The consistency of language to be achieved by the measures in the bill will facilitate compliance with and adoption of the code, provide for more consistency and more transparency in the policies that are adopted by universities, and result in stronger protections for academic freedom and freedom of speech in Australia. But an on-paper commitment is not enough. We need all of our universities to have a clear cultural commitment to academic freedom and free speech. The French review makes this very, very clear. Culture here is key. Policy is not the end of the story; it's only the beginning. Universities have to actively create and engender a culture of free speech and academic freedom so that the words they must live by match the words they now say they so strongly support.

Vice-chancellors have an important role to play in this, and they need to lead from the front. That's how we send a strong message that this matters and it matters at every level of the institution. The academic board should have a prominent and direct role in this too. Professor Walker also suggests more novel measures, like induction programs on academic freedom for new students. I'd suggest that there should be consequences for those who are intolerant of free thought and expression, and that those should be made very clear to academics and students alike. When we wrap our universities in cottonwool, when we protect people, like snowflakes, from ideas that challenge them, we deny them the opportunity to argue their case strongly. We deny them the opportunity to become the iron that is sharpening the ideas in this country that will solve the problems we face going into the future, and we deny ourselves the resilience that it takes to confront our most challenging problems.

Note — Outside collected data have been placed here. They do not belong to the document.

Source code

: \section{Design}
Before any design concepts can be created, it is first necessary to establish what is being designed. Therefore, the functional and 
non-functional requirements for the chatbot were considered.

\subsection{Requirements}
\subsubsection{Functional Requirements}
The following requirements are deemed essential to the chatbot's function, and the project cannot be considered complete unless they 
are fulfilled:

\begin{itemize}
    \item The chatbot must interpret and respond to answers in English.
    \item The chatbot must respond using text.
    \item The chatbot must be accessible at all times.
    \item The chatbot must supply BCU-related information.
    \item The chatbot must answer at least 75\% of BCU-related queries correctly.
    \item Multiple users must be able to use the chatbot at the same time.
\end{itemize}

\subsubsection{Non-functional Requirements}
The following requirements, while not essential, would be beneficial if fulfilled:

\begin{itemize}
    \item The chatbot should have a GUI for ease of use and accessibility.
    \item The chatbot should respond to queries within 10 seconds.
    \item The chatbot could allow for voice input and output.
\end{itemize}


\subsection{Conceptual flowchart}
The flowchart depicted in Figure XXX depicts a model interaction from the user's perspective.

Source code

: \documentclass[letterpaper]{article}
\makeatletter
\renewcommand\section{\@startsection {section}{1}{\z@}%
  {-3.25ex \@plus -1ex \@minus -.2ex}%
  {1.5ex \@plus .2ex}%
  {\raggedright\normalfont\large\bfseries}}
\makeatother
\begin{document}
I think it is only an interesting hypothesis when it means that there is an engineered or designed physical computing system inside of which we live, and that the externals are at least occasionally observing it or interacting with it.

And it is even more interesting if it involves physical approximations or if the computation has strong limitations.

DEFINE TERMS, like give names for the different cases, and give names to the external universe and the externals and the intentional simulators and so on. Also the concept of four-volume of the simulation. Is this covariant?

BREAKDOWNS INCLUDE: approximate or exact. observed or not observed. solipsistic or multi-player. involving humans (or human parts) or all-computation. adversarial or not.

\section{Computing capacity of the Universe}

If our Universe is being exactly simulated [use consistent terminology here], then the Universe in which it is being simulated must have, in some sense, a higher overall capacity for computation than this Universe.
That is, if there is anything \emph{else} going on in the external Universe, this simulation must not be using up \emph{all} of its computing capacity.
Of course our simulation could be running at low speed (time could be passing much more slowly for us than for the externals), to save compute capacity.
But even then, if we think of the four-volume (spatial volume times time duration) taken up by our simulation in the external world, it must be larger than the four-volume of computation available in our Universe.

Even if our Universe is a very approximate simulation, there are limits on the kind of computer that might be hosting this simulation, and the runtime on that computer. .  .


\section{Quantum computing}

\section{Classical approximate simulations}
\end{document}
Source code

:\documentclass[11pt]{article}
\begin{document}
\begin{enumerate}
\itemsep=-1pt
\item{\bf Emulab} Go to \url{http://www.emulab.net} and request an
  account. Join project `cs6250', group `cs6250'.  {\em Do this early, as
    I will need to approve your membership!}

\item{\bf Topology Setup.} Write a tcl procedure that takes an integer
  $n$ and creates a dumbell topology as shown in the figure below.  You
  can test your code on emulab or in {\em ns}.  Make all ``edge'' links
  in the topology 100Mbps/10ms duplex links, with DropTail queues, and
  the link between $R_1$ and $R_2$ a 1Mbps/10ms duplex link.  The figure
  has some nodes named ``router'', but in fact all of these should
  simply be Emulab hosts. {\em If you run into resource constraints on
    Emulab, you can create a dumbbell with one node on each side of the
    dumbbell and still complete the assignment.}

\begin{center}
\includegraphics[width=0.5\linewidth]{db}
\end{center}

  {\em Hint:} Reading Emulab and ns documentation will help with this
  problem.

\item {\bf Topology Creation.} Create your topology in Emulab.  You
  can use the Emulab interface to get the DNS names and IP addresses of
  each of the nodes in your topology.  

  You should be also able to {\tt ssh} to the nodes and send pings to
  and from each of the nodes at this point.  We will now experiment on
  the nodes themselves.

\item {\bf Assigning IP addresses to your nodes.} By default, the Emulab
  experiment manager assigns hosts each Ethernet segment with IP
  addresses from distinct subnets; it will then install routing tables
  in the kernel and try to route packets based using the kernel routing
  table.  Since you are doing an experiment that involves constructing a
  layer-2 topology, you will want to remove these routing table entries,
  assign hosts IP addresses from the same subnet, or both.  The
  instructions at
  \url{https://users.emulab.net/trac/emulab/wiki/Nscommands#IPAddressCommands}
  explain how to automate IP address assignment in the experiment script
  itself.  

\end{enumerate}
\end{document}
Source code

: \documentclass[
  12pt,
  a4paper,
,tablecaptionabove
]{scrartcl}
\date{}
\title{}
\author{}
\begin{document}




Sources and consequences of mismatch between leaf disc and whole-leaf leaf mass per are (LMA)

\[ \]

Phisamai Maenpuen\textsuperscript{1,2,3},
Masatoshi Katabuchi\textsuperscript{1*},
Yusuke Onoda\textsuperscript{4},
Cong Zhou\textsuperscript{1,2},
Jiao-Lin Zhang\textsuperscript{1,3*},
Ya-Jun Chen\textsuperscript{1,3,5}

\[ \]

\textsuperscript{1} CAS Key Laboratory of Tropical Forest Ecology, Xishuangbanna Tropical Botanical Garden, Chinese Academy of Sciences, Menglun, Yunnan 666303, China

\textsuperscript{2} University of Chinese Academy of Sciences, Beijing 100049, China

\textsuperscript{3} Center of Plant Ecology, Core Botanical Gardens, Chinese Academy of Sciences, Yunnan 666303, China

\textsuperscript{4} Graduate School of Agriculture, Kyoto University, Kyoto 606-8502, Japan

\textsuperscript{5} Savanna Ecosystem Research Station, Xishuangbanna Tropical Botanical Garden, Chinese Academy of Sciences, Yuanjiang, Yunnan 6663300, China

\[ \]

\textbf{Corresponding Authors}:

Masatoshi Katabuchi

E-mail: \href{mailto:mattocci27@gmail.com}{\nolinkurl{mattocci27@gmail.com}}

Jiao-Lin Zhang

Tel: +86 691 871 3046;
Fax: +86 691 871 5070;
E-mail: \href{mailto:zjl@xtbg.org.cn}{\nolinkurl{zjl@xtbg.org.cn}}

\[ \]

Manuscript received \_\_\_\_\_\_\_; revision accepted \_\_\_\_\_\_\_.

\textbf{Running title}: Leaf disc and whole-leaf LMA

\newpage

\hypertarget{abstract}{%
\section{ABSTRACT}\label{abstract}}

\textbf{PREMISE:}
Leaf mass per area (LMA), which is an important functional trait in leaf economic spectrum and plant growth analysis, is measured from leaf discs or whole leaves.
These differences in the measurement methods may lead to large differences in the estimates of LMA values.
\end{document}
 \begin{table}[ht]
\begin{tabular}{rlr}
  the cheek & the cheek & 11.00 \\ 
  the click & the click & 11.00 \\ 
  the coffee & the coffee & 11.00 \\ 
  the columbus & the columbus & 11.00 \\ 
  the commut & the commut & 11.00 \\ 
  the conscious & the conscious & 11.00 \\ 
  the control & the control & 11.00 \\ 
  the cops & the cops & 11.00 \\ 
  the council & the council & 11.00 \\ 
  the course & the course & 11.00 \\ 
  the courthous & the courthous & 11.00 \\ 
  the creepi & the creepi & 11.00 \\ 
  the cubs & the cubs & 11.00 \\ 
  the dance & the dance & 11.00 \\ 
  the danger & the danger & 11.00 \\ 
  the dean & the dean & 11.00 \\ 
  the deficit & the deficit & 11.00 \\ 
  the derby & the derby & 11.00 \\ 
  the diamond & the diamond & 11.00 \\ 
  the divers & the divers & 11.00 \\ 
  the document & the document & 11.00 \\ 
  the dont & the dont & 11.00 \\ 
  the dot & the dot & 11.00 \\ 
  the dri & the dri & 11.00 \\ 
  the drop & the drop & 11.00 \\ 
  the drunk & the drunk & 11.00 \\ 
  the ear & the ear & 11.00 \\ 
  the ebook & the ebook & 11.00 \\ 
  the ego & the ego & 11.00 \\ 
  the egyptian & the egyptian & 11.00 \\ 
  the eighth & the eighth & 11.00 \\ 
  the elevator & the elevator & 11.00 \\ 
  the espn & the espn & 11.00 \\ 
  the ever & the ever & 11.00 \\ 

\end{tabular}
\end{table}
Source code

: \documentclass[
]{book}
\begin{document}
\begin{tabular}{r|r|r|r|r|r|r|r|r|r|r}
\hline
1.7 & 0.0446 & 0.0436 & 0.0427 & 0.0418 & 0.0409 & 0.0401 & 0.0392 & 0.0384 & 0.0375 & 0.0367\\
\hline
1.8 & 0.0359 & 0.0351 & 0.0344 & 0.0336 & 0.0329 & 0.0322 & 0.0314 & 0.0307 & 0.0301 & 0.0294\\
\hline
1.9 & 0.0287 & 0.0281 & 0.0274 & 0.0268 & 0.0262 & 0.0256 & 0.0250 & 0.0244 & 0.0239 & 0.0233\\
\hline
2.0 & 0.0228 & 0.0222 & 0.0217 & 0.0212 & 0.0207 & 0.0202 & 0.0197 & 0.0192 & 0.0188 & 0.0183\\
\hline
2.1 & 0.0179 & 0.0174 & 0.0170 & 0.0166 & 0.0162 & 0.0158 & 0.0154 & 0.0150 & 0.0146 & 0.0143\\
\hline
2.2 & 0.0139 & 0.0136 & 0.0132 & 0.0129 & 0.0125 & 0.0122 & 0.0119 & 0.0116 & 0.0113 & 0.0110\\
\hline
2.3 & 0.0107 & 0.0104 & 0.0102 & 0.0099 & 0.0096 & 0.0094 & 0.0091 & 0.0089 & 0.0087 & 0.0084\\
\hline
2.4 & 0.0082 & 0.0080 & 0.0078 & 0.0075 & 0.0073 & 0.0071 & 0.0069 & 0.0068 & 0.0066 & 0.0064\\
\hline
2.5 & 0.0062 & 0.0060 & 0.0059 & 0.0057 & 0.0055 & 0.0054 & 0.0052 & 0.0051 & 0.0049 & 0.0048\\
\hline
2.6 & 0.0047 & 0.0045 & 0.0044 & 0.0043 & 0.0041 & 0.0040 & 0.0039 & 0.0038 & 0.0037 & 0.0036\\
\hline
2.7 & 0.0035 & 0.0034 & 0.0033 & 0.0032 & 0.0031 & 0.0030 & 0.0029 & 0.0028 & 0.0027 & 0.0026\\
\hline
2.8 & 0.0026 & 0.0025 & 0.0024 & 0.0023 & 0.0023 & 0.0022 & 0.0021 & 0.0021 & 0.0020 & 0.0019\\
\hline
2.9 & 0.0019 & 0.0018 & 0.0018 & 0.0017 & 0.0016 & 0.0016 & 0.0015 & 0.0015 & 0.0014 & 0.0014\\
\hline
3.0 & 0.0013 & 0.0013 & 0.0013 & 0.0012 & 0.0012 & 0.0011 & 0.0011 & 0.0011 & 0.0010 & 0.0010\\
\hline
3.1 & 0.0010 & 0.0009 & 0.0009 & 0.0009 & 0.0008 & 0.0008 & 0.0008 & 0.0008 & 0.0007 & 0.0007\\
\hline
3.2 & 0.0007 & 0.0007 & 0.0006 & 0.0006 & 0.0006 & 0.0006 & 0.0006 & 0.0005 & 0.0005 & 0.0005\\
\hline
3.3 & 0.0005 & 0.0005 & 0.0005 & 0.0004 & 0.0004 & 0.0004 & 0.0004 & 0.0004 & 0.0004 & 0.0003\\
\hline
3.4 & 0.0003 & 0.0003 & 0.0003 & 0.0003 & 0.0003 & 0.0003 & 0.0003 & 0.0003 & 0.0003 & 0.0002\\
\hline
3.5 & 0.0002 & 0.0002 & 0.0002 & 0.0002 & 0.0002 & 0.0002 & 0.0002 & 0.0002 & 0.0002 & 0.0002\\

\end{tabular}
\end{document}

But it's important that we make it very clear this isn't designed to have unintended consequences. There are some parts of the sphere that have different needs. One example I give you is higher education institutions that are established, funded and structured around their religious ethos. In that circumstance, a theology college, say, needs to be treated in a slightly different category, because for it to require its staff and students to exercise freedom of speech and academic freedom in a manner that deviates from the beliefs the establishment was set up to teach, uphold and defend would be very strange. It would be very strange to see a departure from the core ethos of an institution like that. It's very important that we don't, in establishing this important principle for public universities, have the inadvertent effect of undercutting the foundation of institutions that are established for specific purposes. It's very important that in such an institution the beliefs and practices of the faith for which it was established and the adherence of the staff who work there to those beliefs and practices can be maintained in a way that ensures the institution is meeting its purpose. While a public university is established to pursue intellectual freedom no matter what, as its core and defining belief, a religious educational institution actually might have a different purpose. It might be balancing trade knowledge or professional knowledge with a faith based rigour that puts it in a slightly different category. So I'd make that distinction as we put in place this very important regime.

This government is steadfast in its commitment to ensuring that education is effective, and that means making sure that intellectual freedom is meaningfully operating in our university campuses. This bill is just another example of the steps the coalition is taking to restore universities to their traditional role as bulwarks of free speech, as crucibles of original thought and as places that meaningfully and genuinely prepare students and academics alike not only to confront ideas with which they may not initially agree with tolerance, respect and dignity but to use those ideas to solve the problems we face as a nation.